“Mamma! Mamma!”
La voce piena di terrore della figlia richiamò Elsa dal sonno proprio nelle ore più profonde della notte.
“Arrivo, Anna, un attimo, non vedo niente!” disse Elsa ad alta voce, imboccando il corridoio immerso nel buio. Ad un tratto, le sue mani intercettarono una piccola figura proprio all’imbocco della scala che portava al piano inferiore, ed Elsa tirò un sospiro di sollievo.
“Eccoti piccola, vieni, andiamo nel lettone. Cos’hai sognato? Mi hai spaventato a morte!”
La piccola non le rispose, ma le si aggrappò addosso con forza sorprendente e si lasciò condurre nella camera dei genitori.
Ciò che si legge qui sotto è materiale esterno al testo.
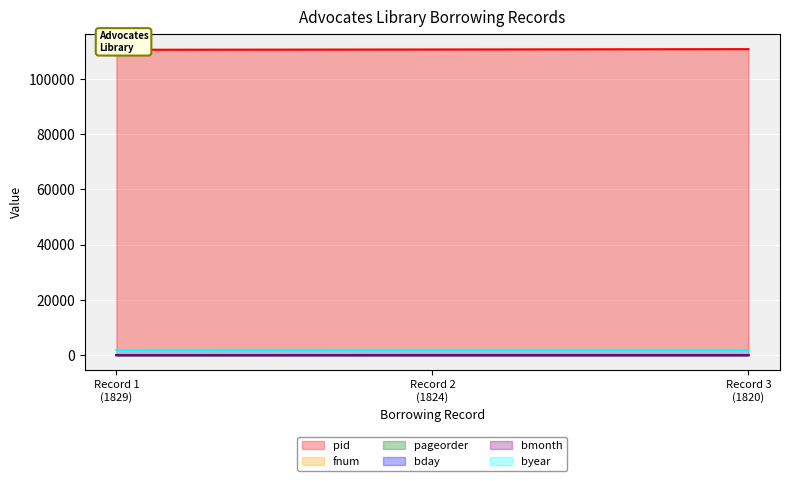

What is the difference between the byear values at Record 3
(1820) and Record 2
(1824)?

4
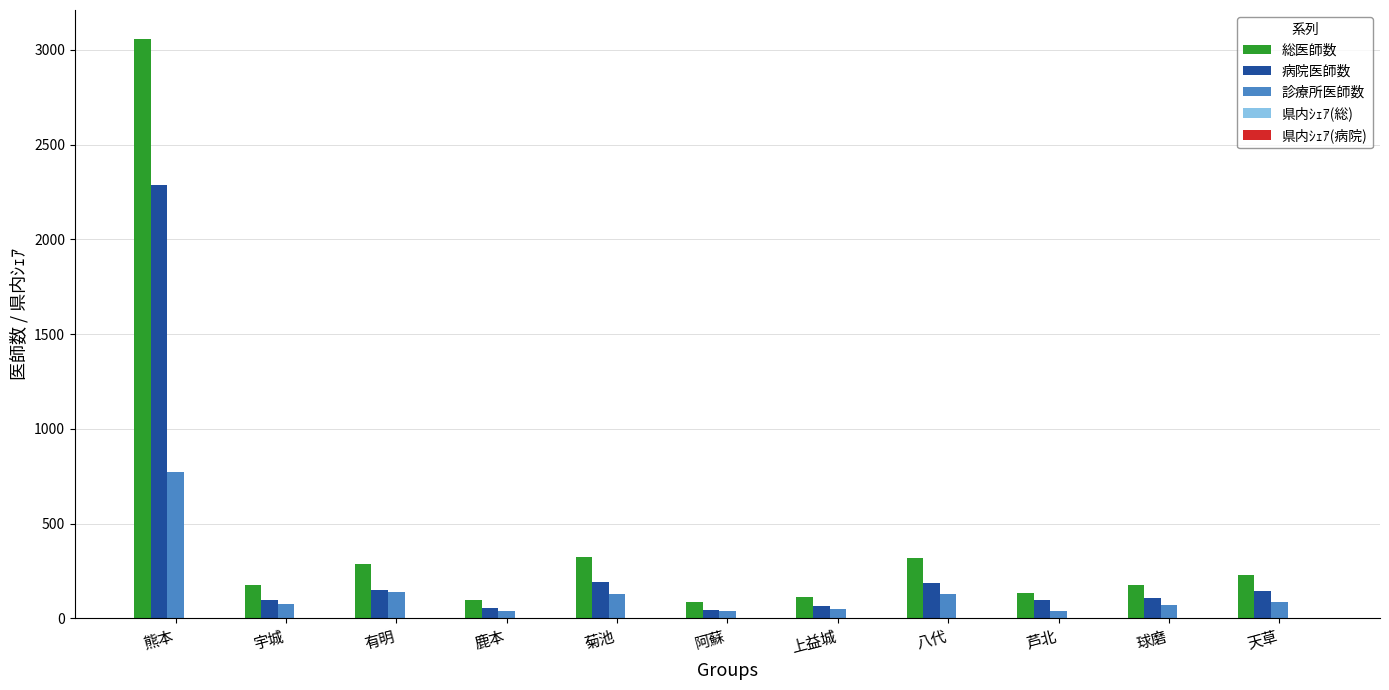

Which series changed the most between 球磨 and 天草?

総医師数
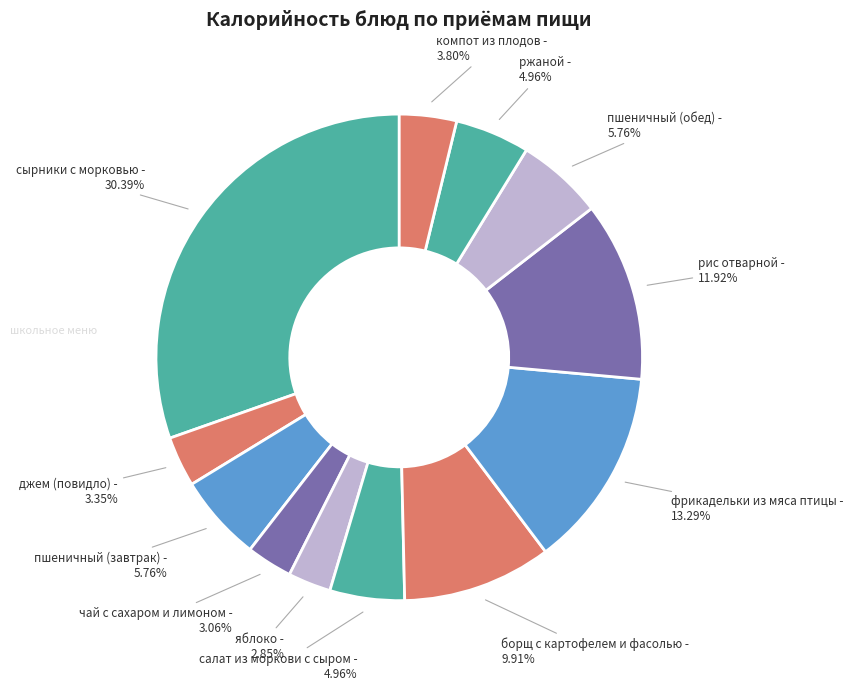

Which slice is the largest?

сырники с морковью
“Sei fredda gelata, accidenti! Vieni sotto le coperte” le disse la donna, accarezzandole la schiena e cercando la sua mano sotto il piumone. Dio santo, era un pezzo di ghiaccio!
“Dormi tranquilla, adesso. Mamma e papà sono qui.”
Riccardo, il marito, borbottò qualcosa nel sonno ma la sua partecipazione emotiva si ridusse a quello.
Col cuore che, lentamente, tornava a un battito normale, Elsa si accoccolò su un fianco, cingendo fra le braccia il corpo della bambina, che rimase stranamente rigida, come se la paura ancora la attanagliasse.
“Mamma...”
Elsa alzò di scatto la testa dal cuscino, gli occhi sbarrati nel buio.
La voce... la voce della bambina. Non veniva da lì. La distanza era tutta sbagliata. Veniva da dov’era giunta la prima volta. Dalla camera di Anna. Dal fondo del corridoio. Ed era sfiatata dalla paura, proprio come lo sarebbe stata quella di Elsa se fosse riuscita ad emettere un singolo suono.
“È lì con te, mamma... è lì con te...” squittì la piccola, da lontano.
Poi, mani piccole e gelide afferrarono Elsa per i polsi e strisciarono rapide come ragni su per le sue braccia, posandosi sulla sua bocca, accompagnate da una lieve risata, anch’essa gelida come una notte d’inverno.